(What to produce) Print all the records below exactly as they stand, but leave out the pictures.
*** Dataset Section Begins ***
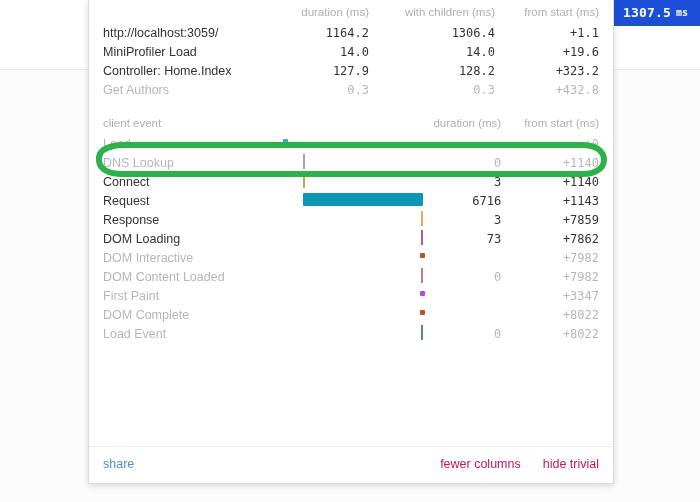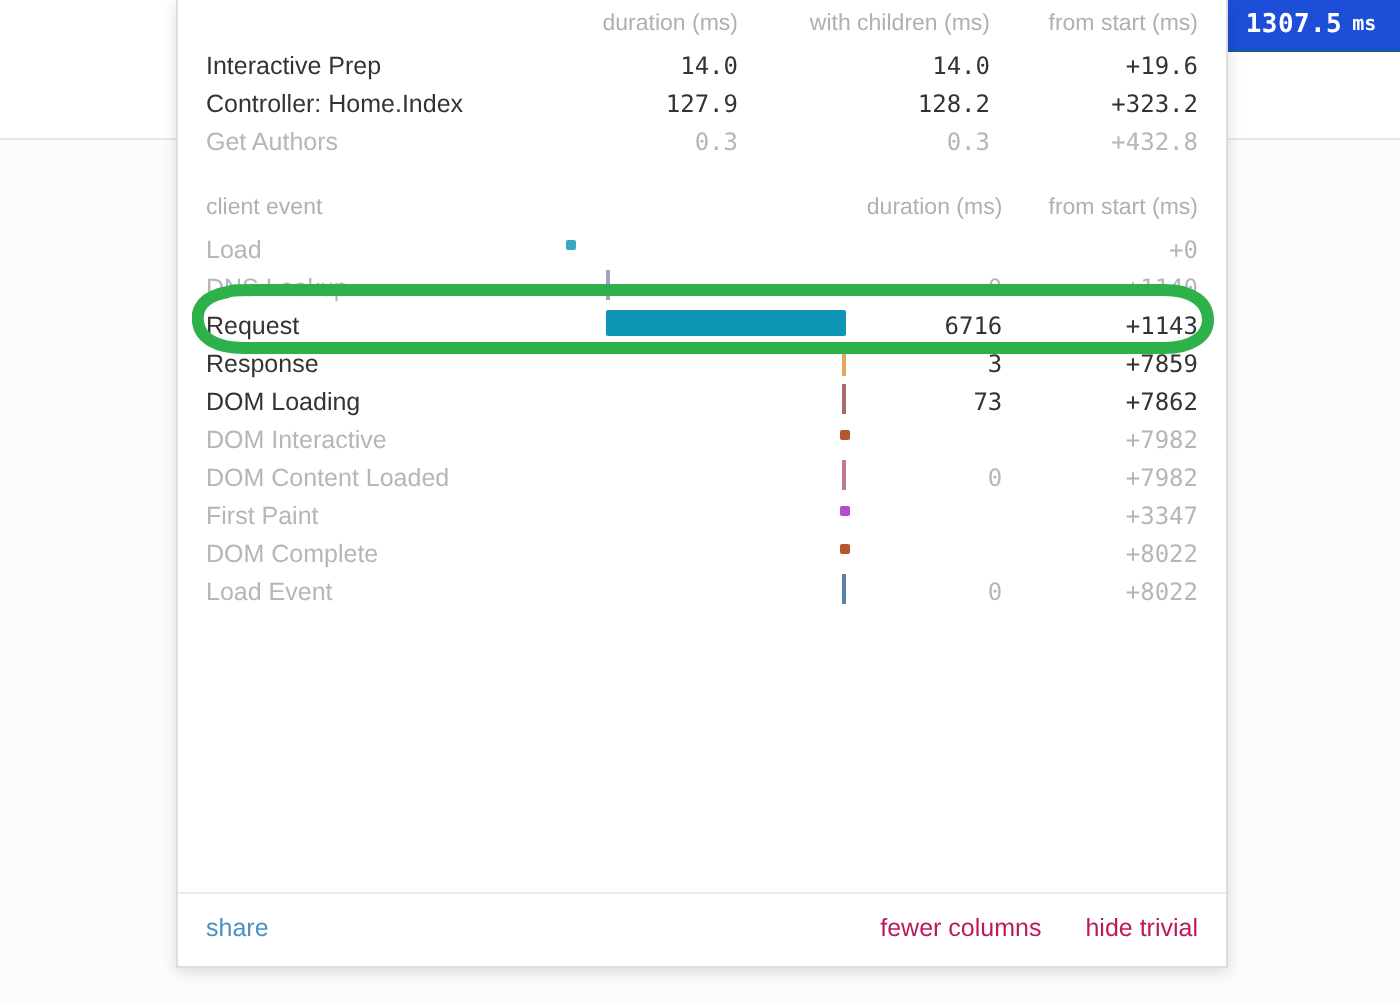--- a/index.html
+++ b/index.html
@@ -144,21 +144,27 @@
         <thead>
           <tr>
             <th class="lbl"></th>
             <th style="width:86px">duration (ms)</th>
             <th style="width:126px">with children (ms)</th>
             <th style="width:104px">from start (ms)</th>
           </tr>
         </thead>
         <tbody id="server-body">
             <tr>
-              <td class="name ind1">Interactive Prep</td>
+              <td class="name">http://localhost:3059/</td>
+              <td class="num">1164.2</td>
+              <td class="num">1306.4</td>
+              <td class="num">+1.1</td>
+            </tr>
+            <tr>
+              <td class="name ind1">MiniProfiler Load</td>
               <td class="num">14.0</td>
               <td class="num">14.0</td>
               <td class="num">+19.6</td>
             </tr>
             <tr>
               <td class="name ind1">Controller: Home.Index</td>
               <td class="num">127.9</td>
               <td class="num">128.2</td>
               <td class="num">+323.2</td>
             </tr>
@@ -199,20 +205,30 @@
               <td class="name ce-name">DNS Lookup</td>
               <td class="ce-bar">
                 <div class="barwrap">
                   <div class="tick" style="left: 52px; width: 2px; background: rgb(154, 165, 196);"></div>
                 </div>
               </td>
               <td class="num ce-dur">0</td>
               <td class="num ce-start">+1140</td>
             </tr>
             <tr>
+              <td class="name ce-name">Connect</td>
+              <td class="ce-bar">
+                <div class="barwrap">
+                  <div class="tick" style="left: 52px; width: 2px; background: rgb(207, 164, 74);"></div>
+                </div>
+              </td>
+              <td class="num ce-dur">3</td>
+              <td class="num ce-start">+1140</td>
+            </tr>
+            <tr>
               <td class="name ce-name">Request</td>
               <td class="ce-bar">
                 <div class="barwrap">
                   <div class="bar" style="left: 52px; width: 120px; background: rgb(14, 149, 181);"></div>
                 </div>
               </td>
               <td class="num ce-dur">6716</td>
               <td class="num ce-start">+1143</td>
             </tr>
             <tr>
*** Dataset Section Ends ***
(Response area)
--- a/index.html
+++ b/index.html
@@ -144,21 +144,27 @@
         <thead>
           <tr>
             <th class="lbl"></th>
             <th style="width:86px">duration (ms)</th>
             <th style="width:126px">with children (ms)</th>
             <th style="width:104px">from start (ms)</th>
           </tr>
         </thead>
         <tbody id="server-body">
             <tr>
-              <td class="name ind1">Interactive Prep</td>
+              <td class="name">http://localhost:3059/</td>
+              <td class="num">1164.2</td>
+              <td class="num">1306.4</td>
+              <td class="num">+1.1</td>
+            </tr>
+            <tr>
+              <td class="name ind1">MiniProfiler Load</td>
               <td class="num">14.0</td>
               <td class="num">14.0</td>
               <td class="num">+19.6</td>
             </tr>
             <tr>
               <td class="name ind1">Controller: Home.Index</td>
               <td class="num">127.9</td>
               <td class="num">128.2</td>
               <td class="num">+323.2</td>
             </tr>
@@ -199,20 +205,30 @@
               <td class="name ce-name">DNS Lookup</td>
               <td class="ce-bar">
                 <div class="barwrap">
                   <div class="tick" style="left: 52px; width: 2px; background: rgb(154, 165, 196);"></div>
                 </div>
               </td>
               <td class="num ce-dur">0</td>
               <td class="num ce-start">+1140</td>
             </tr>
             <tr>
+              <td class="name ce-name">Connect</td>
+              <td class="ce-bar">
+                <div class="barwrap">
+                  <div class="tick" style="left: 52px; width: 2px; background: rgb(207, 164, 74);"></div>
+                </div>
+              </td>
+              <td class="num ce-dur">3</td>
+              <td class="num ce-start">+1140</td>
+            </tr>
+            <tr>
               <td class="name ce-name">Request</td>
               <td class="ce-bar">
                 <div class="barwrap">
                   <div class="bar" style="left: 52px; width: 120px; background: rgb(14, 149, 181);"></div>
                 </div>
               </td>
               <td class="num ce-dur">6716</td>
               <td class="num ce-start">+1143</td>
             </tr>
             <tr>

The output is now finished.